My mom and dad are crazy, they told me I was lazy, they told me that I stink and got the hose and tried to bathe me, I said "lord Jesus save me" he said "from what my lady" I told him "I'm a boy" he said "your angel didn't page me" I said "you seen her lately" he said "yes, she's in Haiti" he also said "come on now kid you'll also have a baby, they're not all sweet as daisies!"
Psychopath Parents
I didn't like the poem very much. Sorry!
I felt like the rhyming was not executed , and that the writing was all just a bunch of silly nonsense and blabbering. You didn't get the point across and the title wasn't fitting for your poem. However , it was funny and quirky. Keep trying !
I also apologize if I have offended you. I am not trying to be mean , I am only telling you what you can improve on to make you a better writer.

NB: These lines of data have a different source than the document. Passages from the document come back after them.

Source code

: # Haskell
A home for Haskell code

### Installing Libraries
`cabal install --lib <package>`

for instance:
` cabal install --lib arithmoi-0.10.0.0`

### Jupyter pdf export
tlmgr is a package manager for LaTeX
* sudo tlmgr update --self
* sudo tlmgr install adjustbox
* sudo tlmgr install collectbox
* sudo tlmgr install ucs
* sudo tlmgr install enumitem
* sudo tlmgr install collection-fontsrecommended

i like the rhyming. and the poem i thought it was funny. but i thought the wording was a little off in the second line "and got the hose and tried to bathe me" but i liked it a lot
I found this amusing:) It sounded like a Bob Dylen song lol.
My only sugestion is that it was a little difficult to read. The ""e" was a little confusing.
But I like it :)
The "e thing is a technical error, it does it on my poem which is right after this one!! I didn't like the rhymes and personally I didn't like the poem all that much but points for effort! Sorry if my criticism is kinda harsh.